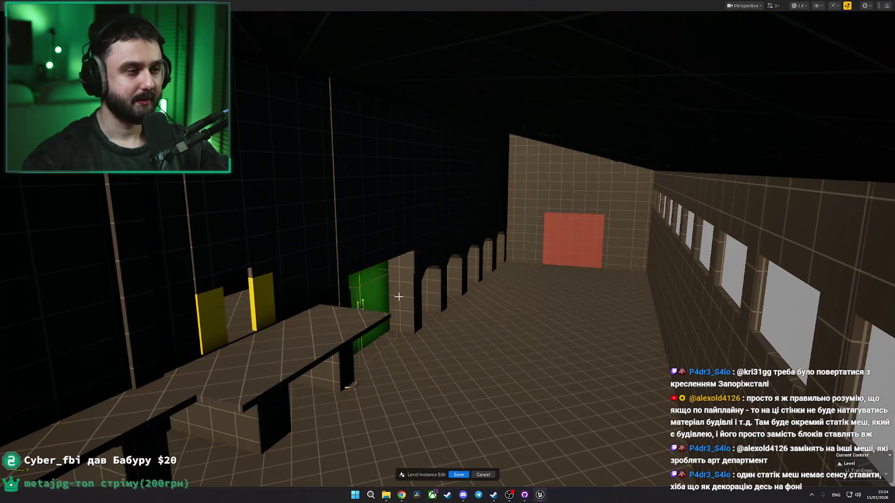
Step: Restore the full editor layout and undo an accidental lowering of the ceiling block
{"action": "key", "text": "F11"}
---
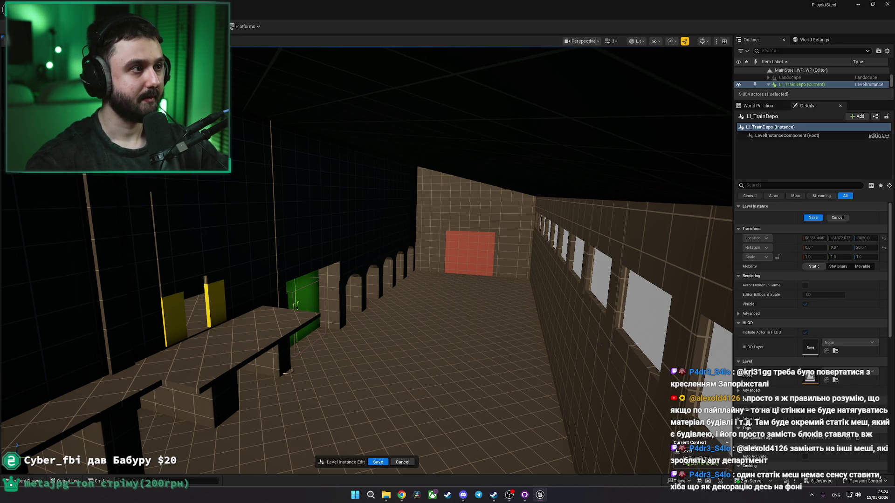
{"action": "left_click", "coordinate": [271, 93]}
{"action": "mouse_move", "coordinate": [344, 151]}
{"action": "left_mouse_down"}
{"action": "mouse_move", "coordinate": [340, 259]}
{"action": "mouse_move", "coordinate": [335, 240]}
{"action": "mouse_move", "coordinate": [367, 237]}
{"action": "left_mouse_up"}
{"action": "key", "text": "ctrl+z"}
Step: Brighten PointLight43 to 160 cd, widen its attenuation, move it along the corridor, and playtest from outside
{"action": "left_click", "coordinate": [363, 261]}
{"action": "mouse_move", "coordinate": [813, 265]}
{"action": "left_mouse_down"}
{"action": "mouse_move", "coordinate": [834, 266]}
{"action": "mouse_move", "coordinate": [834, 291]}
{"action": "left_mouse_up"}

- **EXERCISE**: Go through the entries above and copy each line holding the string "Step".

- **SOLUTION FOR THIS PROBLEM**:
Step: Restore the full editor layout and undo an accidental lowering of the ceiling block
Step: Brighten PointLight43 to 160 cd, widen its attenuation, move it along the corridor, and playtest from outside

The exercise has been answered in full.